_任务目标_
请将材料从开头起、到包含“export const myFeature”的那一行为止（含该行）逐字照抄一遍。

(数据集中所含的记录)
###

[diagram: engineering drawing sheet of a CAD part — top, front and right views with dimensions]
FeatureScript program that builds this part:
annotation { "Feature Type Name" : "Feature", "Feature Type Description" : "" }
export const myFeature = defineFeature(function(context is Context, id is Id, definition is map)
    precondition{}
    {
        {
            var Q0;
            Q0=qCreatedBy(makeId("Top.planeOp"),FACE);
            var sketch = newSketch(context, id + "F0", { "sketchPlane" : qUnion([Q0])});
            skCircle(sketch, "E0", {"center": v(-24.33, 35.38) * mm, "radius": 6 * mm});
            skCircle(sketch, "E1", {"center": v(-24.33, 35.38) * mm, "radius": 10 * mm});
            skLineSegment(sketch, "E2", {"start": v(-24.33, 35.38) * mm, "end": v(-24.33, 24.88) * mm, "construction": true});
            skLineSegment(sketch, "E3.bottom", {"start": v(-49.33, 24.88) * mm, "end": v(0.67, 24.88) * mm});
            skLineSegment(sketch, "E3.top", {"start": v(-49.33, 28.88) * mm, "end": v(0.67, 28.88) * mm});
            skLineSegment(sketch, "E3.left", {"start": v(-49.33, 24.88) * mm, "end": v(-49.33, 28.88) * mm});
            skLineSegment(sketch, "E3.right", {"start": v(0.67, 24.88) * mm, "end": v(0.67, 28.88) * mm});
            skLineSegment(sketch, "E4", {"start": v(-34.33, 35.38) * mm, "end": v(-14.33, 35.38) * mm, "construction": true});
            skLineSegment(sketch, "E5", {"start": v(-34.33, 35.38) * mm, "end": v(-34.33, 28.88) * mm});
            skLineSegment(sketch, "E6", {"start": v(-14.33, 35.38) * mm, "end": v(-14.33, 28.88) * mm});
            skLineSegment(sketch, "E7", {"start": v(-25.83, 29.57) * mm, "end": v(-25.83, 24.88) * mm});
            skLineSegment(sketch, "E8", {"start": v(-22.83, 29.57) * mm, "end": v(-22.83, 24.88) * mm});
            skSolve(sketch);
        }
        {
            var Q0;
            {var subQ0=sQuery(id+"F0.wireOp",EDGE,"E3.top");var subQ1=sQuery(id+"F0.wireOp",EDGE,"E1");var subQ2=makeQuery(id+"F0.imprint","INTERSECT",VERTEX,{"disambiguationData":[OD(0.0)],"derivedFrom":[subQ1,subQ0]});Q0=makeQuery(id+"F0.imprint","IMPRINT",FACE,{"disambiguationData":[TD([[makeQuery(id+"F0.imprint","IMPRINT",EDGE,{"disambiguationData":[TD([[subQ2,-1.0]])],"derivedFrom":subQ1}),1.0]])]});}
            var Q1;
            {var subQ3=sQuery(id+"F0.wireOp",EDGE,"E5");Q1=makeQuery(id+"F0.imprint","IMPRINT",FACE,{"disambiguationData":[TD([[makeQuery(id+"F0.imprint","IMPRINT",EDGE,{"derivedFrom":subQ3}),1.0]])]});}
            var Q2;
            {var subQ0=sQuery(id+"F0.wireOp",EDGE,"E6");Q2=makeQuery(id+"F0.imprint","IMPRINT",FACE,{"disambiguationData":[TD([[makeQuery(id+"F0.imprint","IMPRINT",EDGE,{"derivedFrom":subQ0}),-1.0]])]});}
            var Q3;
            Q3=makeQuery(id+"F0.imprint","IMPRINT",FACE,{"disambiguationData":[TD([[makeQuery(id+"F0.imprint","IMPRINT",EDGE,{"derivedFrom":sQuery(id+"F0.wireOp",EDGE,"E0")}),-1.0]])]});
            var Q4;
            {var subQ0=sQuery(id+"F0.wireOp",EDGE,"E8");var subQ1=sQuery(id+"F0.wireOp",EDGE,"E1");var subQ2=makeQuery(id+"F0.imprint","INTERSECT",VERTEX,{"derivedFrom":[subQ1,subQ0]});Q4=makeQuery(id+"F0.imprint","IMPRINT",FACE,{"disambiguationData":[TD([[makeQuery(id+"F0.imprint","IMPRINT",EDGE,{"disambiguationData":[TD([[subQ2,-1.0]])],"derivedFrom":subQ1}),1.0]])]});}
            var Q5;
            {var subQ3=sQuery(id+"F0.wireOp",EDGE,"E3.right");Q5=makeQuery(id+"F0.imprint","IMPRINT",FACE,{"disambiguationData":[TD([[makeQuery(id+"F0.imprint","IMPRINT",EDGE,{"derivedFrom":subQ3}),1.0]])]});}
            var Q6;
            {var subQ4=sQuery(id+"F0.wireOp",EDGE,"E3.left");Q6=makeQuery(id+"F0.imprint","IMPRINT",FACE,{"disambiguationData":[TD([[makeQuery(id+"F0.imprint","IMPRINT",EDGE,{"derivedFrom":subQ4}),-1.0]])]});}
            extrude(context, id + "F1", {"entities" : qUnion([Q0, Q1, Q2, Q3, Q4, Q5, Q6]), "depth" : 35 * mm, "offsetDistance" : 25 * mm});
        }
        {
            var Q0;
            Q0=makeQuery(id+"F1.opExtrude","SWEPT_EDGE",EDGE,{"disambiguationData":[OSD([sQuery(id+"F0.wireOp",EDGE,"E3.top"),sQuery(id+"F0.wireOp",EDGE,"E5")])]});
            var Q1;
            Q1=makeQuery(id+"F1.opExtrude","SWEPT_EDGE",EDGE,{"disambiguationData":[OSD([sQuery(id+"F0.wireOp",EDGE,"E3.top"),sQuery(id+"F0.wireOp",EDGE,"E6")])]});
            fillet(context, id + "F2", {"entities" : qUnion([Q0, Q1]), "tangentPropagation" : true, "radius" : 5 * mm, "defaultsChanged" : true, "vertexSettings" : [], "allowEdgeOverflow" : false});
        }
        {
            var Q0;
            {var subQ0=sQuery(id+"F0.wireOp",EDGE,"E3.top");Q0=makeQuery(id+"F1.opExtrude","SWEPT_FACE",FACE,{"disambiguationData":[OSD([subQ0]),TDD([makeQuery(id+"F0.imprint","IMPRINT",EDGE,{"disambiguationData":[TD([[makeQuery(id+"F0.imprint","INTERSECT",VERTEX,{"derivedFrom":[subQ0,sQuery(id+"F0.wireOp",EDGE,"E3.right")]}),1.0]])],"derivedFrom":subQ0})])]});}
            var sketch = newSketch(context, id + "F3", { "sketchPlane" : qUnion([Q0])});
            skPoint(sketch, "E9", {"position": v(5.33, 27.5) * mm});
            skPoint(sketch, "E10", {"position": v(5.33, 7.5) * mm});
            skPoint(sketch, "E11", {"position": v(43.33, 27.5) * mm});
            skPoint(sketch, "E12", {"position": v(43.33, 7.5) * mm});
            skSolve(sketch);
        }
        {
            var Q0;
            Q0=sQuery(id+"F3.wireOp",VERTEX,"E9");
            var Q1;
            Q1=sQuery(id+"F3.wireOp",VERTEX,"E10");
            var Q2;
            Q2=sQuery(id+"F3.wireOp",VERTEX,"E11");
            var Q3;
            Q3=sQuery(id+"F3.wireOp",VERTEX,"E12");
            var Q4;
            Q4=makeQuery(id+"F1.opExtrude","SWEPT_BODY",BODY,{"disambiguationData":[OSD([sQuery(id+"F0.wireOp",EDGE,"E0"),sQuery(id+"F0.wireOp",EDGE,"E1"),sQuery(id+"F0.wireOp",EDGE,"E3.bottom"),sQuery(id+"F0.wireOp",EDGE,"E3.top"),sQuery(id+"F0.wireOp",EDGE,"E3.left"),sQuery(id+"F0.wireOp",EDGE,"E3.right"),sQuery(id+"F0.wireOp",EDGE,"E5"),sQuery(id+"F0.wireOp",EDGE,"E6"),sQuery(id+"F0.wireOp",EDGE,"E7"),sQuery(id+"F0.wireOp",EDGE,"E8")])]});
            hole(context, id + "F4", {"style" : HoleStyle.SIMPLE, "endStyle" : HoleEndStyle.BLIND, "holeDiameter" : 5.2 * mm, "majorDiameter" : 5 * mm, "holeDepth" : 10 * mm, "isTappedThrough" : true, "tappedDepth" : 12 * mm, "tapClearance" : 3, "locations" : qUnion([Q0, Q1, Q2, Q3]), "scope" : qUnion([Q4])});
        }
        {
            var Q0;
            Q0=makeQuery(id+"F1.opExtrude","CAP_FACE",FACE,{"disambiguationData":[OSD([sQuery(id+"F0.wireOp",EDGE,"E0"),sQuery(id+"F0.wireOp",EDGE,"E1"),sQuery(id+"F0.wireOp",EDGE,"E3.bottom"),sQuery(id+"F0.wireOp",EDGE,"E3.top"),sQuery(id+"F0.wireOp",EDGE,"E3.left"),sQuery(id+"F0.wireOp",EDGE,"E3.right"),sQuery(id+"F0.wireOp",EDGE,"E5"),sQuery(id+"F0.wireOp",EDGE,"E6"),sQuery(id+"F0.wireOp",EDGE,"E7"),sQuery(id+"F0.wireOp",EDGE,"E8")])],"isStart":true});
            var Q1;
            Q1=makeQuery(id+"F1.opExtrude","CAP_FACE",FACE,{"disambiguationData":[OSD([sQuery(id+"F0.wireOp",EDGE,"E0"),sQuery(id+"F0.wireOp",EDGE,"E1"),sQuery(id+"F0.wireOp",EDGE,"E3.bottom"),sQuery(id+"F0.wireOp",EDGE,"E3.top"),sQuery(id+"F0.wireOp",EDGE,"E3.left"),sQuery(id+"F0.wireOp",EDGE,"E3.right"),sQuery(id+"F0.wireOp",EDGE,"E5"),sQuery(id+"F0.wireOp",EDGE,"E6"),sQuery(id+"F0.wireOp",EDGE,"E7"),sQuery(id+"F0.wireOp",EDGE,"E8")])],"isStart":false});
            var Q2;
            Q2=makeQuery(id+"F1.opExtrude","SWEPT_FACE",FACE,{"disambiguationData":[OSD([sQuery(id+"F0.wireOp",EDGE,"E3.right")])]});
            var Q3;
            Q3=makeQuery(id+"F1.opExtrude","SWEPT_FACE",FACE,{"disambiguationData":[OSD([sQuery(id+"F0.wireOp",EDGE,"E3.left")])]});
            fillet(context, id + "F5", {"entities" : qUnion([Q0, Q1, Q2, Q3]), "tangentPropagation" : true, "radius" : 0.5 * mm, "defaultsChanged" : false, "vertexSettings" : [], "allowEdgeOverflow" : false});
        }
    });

###

_完整回答_
[diagram: engineering drawing sheet of a CAD part — top, front and right views with dimensions]
FeatureScript program that builds this part:
annotation { "Feature Type Name" : "Feature", "Feature Type Description" : "" }
export const myFeature = defineFeature(function(context is Context, id is Id, definition is map)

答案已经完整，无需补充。